On a roadside near you!
I would put money on the fact that, unless you live in the wilds of Scotland, there will be a patch of Winter Heliotrope (Petasites fragrans) not far from where you are currently sitting - and it will most probably be found on a roadside verge. It is one of the few true winter flowerers, as opposed to the many, many species that are currently in bloom due to the ridiculously mild winter temperatures that we are experiencing. It acts as a good source of nectar for those hardy insects that are currently on the wing and, although not exhibiting a particularly showy flower, it is a most welcome sight in the middle of winter. But not everybody agrees…
It is considered an invasive pest in some quarters. The Guardian newspaper says it "has attractive, fragrant, mauve flowers early in the year, but later in spring turns into a large-leaved monster, forming colonies along waysides.” Blimey! The species was first recorded ‘in the wild’ in 1835, having no doubt escaped from some garden close by, where they were originally planted as ornamental ground cover. Dumped soil, containing the heliotropes rhizomes, acts as its means of spreading. The female plant is unknown in the UK, so the onward march of this plant is aided primarily by municipal clearing of the grass verges that it so loves, the cutting up of the rhizomes, and their subsequent accidental redistribution. It is difficult to eradicate once established.

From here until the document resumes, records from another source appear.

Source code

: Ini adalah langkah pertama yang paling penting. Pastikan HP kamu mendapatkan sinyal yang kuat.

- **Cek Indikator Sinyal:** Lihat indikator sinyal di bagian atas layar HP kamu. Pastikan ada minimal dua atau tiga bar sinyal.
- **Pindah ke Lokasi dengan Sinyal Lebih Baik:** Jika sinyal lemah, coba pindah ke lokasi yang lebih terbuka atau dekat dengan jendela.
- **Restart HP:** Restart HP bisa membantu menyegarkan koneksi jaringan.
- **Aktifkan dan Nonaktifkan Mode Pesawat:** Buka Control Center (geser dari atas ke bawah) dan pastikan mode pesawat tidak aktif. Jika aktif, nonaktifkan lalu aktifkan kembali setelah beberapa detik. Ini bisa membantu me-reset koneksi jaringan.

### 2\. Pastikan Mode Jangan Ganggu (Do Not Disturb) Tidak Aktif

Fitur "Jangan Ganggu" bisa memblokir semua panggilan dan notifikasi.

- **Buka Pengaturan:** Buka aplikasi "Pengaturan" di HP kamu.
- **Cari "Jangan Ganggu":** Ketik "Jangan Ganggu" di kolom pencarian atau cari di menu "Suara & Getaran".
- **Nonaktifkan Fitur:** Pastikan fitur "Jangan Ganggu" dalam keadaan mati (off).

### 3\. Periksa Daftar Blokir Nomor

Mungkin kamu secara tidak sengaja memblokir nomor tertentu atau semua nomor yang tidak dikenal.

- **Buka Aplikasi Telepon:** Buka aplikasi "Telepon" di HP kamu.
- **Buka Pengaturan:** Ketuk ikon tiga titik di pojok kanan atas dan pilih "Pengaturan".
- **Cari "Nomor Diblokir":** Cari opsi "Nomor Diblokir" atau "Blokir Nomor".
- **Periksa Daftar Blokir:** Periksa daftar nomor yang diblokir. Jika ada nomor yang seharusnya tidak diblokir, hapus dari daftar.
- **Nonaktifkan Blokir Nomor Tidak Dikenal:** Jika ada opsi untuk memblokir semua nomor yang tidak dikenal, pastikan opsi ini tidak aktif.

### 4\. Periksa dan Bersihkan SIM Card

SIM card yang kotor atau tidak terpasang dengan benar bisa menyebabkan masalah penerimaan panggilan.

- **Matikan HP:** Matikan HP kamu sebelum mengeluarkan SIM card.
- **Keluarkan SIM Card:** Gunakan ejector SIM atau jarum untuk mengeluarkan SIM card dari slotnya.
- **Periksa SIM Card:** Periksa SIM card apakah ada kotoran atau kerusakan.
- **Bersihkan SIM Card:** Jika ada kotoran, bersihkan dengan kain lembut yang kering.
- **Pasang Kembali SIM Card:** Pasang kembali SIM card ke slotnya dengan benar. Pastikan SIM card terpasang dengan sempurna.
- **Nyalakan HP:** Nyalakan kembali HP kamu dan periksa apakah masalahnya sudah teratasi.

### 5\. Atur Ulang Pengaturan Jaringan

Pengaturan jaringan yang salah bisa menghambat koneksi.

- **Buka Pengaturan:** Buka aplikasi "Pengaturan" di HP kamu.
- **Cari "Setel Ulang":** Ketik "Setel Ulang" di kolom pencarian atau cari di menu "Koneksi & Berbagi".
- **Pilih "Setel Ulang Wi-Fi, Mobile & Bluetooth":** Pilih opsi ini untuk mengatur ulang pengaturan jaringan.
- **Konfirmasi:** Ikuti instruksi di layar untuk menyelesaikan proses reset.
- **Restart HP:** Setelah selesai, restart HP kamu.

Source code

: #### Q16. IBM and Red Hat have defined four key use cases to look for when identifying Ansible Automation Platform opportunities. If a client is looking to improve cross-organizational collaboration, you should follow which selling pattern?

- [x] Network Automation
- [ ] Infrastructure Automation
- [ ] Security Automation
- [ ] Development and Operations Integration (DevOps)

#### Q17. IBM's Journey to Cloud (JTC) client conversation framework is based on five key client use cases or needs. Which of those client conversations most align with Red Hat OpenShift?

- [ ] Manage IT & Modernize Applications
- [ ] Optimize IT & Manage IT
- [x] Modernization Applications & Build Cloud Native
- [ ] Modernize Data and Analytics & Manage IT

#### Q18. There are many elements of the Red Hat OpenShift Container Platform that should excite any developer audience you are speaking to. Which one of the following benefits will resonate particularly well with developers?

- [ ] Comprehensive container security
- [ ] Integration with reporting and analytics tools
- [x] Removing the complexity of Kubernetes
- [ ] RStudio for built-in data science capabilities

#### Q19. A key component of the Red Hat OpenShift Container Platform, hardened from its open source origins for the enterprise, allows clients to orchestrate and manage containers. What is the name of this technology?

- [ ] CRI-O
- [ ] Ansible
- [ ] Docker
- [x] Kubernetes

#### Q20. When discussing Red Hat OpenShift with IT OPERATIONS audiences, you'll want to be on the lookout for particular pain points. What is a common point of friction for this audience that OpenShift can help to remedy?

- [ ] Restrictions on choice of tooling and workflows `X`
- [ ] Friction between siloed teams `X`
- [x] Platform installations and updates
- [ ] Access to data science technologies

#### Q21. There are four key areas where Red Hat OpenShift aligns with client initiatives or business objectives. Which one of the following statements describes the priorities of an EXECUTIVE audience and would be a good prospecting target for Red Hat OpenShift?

The first thing you will notice are the large, rounded heart-shaped leaves, being almost lime green in colour, fresh enough to jump out from the sad winter palette that surrounds it. It lifts my spirits whenever I come across it -and if you find any, take a moment out and have a sniff. It smells quite honeyed. The picture above was taken on Epsom Downs a couple of days ago. This patch has spread out from its original earth bank home and into the neighbouring woodland.